▶ **Problem to work on**: The response must consist of the lines from the one holding "the white flower at (79,308) 253" through the final line of the entries, given again exactly and without any pictures.

Source data:

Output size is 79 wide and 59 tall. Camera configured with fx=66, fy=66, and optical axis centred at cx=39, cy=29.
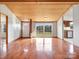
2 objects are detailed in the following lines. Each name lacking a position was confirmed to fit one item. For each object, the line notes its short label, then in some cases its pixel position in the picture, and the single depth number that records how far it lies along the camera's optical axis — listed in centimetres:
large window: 846
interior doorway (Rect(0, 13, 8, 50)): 466
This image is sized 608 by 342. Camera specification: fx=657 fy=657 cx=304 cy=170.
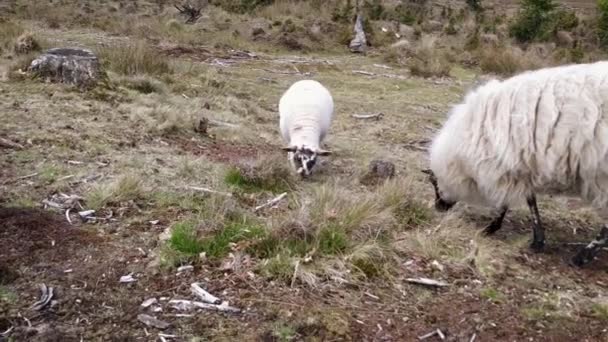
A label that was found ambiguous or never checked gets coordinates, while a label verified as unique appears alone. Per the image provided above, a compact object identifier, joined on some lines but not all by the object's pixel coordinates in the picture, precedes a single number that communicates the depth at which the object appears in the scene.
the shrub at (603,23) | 24.89
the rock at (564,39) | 24.34
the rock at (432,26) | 24.44
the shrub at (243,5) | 25.36
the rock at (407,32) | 22.05
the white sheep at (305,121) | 7.13
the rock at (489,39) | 20.97
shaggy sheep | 4.80
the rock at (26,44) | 11.20
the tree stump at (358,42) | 19.45
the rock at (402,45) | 19.00
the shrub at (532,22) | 23.89
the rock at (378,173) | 6.91
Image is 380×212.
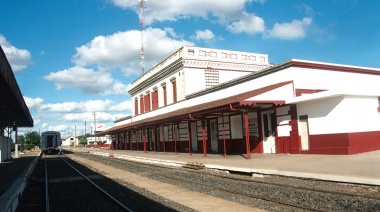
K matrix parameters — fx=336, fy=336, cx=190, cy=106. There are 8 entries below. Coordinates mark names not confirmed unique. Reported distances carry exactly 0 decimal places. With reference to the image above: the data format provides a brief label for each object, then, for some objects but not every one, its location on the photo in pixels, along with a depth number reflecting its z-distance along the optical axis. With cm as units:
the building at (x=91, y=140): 11538
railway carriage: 4484
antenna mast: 5114
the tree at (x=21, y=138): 10599
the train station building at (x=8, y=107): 1034
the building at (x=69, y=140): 13912
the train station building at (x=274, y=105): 1588
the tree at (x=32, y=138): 10181
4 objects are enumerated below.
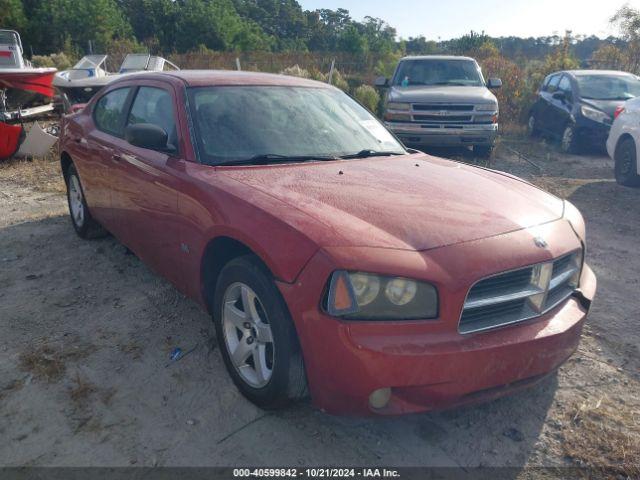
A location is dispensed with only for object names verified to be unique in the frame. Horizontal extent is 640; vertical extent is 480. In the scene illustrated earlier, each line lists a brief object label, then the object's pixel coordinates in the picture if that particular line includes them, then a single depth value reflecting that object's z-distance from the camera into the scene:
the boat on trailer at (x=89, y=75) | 12.46
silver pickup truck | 9.33
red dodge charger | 2.26
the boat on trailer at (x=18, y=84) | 11.18
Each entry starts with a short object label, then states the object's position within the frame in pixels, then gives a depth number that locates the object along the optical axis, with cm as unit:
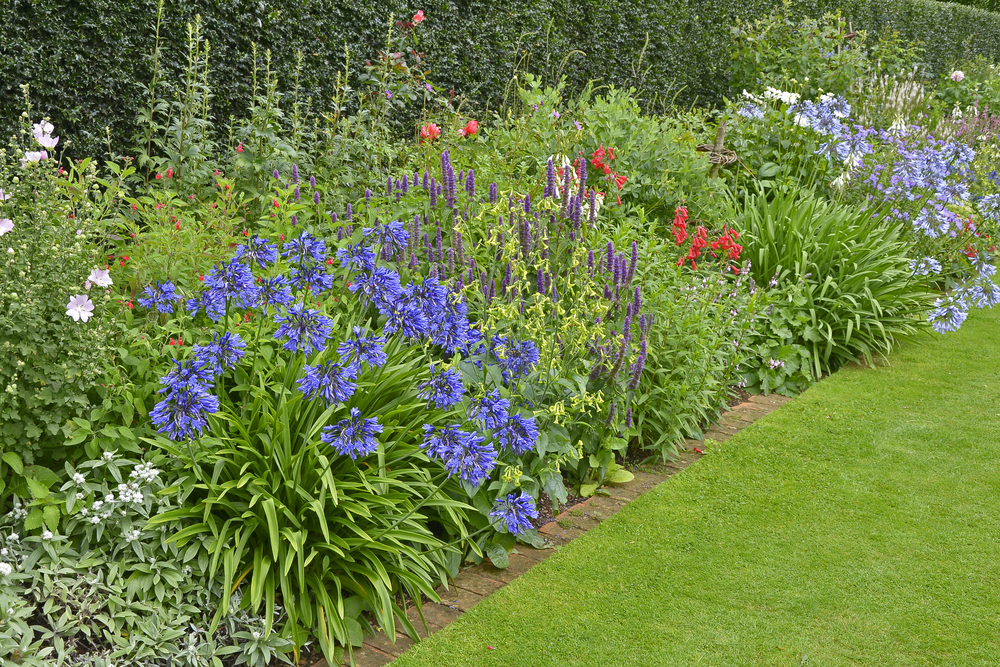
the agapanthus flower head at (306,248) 279
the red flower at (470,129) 541
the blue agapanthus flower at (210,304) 274
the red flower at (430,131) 526
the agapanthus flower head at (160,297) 292
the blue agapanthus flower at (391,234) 311
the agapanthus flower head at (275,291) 272
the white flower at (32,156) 281
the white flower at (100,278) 269
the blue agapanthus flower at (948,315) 545
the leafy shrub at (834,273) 573
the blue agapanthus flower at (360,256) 276
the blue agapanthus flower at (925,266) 578
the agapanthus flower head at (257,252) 286
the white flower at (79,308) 253
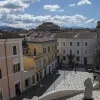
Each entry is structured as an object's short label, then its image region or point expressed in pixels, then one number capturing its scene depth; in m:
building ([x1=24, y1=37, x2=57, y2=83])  22.22
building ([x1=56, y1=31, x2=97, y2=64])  32.52
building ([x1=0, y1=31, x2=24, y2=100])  15.24
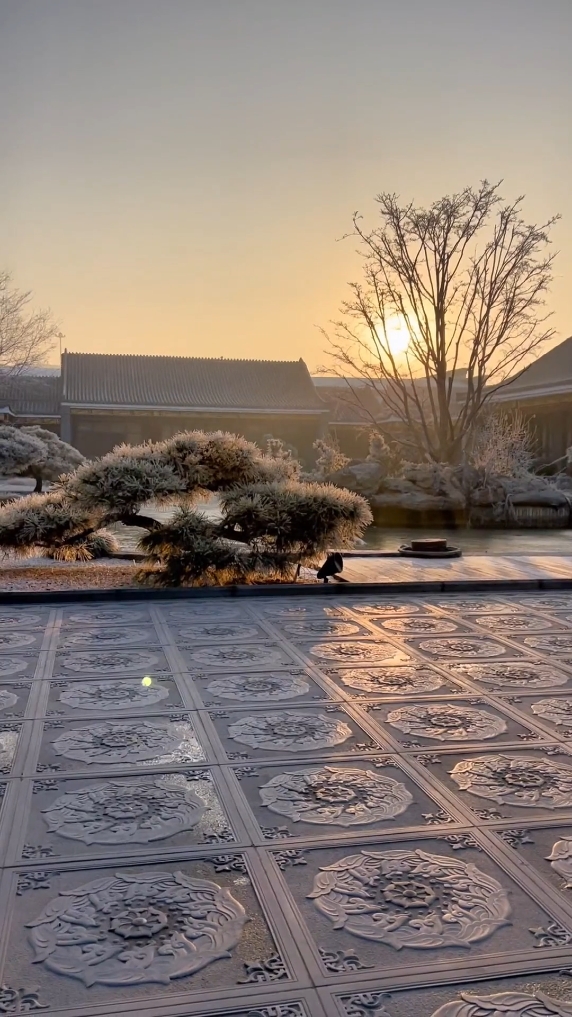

▶ **Solution for this exercise**:
the white flower at (79,308) 253
Each entry is structured as an object's short label, then its image region or point expressed in pixels, then one number capturing its scene depth; in m:
building ([x1=24, y1=37, x2=57, y2=83])  22.22
building ([x1=56, y1=31, x2=97, y2=64])  32.52
building ([x1=0, y1=31, x2=24, y2=100])  15.24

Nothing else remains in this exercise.